Gather each line of the entries below that includes "Reinebringen".

++++++++

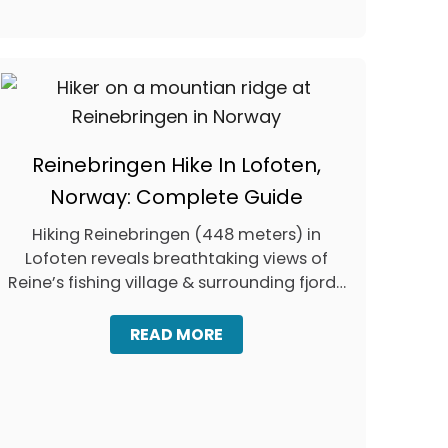
T
O
S
E
E
E
L
E
P
Reinebringen Hike In Lofoten,
H
A
Norway: Complete Guide
N
T
Hiking Reinebringen (448 meters) in
S
Lofoten reveals breathtaking views of
I
Reine’s fishing village & surrounding fjords
N
and lakes, …
T
H
A
READ MORE
A
B
I
O
L
U
A
T
N
R
D
E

++++++++

■ RESULT FOR THIS EXERCISE:
Reinebringen Hike In Lofoten,
Hiking Reinebringen (448 meters) in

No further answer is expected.